Browse the African American Collection
This collection, part of the Jean Byers Sampson Center for Diversity in Maine, consists of collections of personal papers and archives of organizations active in the African American community of Maine. The bulk of the manuscript collection dates from the 20th century to the present, but a few collections contain items from the 19th century.
Advisory Committee Directory
Susie R. Bock: Director, Jean Byers Sampson Center for Diversity in Maine, University of Southern Maine
Zack Newell: Dean of Libraries and Learning, University of Southern Maine
Jill Piekut Roy: Special Collections Librarian, University of Southern Maine
African American Collection History
The African American Archives of Maine (as it was originally named) was inspired by Gerald E. Talbot. Mr. Talbot was the first African American elected to the Maine State legislature and his family has been in Maine since the eighteenth century. As Mr. Talbot explained in April 1994:
“It is because of my long involvement in civil rights in Maine and New England and my deep interest and involvement in my Black culture and history, that I have collected and preserved pieces of that black history, nationally and locally, for others to see and learn from.”
Another inspiration came from the documentary Anchor of the Soul that focused attention on the struggle to maintain a black community in New England.

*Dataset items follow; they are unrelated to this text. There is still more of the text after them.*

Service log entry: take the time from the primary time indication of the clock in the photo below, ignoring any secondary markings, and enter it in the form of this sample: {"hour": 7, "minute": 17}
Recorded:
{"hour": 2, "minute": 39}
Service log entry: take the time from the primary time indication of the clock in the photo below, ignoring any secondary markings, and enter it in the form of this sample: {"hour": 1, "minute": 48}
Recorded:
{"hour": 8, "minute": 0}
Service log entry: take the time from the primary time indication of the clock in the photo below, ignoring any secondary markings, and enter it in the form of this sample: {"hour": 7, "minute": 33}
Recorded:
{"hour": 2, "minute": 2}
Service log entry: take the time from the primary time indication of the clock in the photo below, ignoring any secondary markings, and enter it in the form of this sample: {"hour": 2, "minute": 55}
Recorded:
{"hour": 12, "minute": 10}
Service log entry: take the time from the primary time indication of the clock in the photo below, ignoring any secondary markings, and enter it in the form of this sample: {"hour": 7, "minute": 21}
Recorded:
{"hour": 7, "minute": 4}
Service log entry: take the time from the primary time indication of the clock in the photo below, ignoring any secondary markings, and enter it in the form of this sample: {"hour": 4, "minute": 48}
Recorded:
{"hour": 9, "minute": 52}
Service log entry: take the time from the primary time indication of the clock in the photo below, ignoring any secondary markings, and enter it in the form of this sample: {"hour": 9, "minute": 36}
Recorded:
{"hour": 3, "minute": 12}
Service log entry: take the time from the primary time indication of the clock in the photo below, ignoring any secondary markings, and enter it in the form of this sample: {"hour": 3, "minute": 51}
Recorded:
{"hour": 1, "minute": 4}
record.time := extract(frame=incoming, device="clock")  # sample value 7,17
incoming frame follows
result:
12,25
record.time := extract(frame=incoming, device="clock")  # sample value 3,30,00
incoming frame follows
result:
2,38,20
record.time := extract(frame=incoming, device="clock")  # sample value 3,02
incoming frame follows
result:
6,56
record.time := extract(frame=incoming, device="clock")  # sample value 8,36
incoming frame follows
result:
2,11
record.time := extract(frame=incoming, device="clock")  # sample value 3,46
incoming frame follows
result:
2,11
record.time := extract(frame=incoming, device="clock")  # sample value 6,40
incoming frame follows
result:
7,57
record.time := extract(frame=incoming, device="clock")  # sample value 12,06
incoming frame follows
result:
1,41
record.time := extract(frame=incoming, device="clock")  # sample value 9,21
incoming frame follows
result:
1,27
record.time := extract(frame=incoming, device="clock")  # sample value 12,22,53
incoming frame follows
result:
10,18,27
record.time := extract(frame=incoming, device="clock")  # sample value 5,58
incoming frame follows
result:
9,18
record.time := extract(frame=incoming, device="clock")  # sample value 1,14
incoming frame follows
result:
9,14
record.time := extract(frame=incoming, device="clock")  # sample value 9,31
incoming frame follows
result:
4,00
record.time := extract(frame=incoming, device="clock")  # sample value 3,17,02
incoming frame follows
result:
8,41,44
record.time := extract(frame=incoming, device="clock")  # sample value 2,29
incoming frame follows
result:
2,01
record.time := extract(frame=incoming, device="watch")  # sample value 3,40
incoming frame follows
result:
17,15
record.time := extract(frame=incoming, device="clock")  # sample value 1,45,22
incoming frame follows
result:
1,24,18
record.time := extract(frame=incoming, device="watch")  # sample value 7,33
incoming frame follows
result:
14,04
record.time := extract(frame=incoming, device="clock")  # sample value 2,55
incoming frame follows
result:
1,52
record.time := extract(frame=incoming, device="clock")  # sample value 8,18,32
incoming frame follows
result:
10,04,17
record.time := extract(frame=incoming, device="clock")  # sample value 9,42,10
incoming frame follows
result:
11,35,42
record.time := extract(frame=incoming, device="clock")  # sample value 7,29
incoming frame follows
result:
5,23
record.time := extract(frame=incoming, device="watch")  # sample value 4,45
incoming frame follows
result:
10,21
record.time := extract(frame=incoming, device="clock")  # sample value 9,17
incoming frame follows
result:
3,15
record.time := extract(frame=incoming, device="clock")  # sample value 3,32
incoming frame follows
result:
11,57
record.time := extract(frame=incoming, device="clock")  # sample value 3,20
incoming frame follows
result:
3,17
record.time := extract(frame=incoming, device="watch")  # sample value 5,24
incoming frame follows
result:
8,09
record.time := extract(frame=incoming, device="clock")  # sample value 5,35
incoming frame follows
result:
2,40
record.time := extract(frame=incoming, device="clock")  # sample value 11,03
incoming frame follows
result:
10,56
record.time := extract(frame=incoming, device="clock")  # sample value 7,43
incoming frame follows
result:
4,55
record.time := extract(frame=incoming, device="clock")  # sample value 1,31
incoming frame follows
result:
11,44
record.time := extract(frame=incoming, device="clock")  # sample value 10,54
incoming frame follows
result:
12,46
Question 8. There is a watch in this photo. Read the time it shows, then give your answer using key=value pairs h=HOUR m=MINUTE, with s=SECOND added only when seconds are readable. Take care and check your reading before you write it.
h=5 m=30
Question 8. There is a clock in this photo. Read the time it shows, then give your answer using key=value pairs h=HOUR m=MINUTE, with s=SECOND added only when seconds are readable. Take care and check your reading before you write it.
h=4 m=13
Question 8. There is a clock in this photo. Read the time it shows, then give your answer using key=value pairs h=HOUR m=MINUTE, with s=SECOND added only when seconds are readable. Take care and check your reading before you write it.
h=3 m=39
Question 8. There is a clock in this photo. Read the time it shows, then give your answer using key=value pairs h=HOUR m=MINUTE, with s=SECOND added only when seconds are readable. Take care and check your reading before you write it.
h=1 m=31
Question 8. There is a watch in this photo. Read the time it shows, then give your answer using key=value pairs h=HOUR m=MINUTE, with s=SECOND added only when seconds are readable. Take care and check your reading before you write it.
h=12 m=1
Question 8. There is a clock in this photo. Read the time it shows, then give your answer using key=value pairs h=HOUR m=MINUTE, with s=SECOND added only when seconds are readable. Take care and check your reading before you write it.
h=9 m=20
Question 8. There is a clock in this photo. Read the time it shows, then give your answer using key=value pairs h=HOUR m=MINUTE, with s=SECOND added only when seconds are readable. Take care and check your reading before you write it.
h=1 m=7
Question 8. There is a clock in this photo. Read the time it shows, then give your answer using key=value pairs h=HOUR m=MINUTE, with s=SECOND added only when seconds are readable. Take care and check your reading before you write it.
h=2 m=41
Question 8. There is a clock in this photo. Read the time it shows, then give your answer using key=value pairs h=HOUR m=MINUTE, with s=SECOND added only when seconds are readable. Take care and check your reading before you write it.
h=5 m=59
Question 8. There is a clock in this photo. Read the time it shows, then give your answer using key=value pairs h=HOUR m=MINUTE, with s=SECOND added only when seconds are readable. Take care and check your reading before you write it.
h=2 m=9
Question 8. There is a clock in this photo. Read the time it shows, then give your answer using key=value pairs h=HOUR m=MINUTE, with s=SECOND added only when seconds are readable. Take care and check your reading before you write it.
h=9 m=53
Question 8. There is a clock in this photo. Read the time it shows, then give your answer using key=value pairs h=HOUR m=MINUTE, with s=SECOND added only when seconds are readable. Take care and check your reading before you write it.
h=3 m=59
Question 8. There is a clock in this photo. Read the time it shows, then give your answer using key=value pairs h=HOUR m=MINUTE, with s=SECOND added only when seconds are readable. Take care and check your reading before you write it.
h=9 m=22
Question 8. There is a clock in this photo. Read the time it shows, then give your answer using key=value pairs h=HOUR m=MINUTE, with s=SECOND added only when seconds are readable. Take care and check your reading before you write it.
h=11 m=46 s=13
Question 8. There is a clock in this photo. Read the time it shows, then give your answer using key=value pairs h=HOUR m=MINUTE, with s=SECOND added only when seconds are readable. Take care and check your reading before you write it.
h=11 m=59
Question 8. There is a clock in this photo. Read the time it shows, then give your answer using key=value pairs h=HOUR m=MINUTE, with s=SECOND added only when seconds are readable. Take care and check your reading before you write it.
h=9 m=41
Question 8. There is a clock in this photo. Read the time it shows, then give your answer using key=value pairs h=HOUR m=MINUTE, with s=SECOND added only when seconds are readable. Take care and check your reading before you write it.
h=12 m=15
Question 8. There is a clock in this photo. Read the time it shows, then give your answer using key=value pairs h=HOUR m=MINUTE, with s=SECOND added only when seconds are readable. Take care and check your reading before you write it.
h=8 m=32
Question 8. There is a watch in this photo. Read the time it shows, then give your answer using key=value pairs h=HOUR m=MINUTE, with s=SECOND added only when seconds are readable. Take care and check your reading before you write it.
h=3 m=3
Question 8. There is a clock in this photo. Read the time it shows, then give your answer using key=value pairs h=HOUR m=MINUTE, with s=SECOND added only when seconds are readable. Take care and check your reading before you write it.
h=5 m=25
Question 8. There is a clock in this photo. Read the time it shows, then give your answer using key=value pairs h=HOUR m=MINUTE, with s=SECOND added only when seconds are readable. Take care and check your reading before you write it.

Shoshana Hoose, who was largely responsible for researching and making the documentary, and Gerald Talbot began meeting with officials for the University of Southern Maine in 1994. They wanted to build a collection that would document and preserve African American culture and history. In 1995 Mr. Talbot donated his collection to the University and it became the basis of the African American Archives of Maine. Not surprisingly, Talbot’s gift was followed by material donated by Anchor of the Soul filmmakers Ms. Hoose and Karin Odlin.
In 1997 the University hired a faculty scholar to interpret the collection and to encourage research based on the Archives. Also in that year, the University, as part of its commitment to diversity, established the Jean Byers Sampson Center for Diversity in Maine. One of its goals is to collect and preserve primary and secondary research materials on the experience of diverse groups in Maine. It was only natural that the African American Archives of Maine become one of the four major collections of the new Center. In 2002, the African American Archives of Maine became the African American Collection.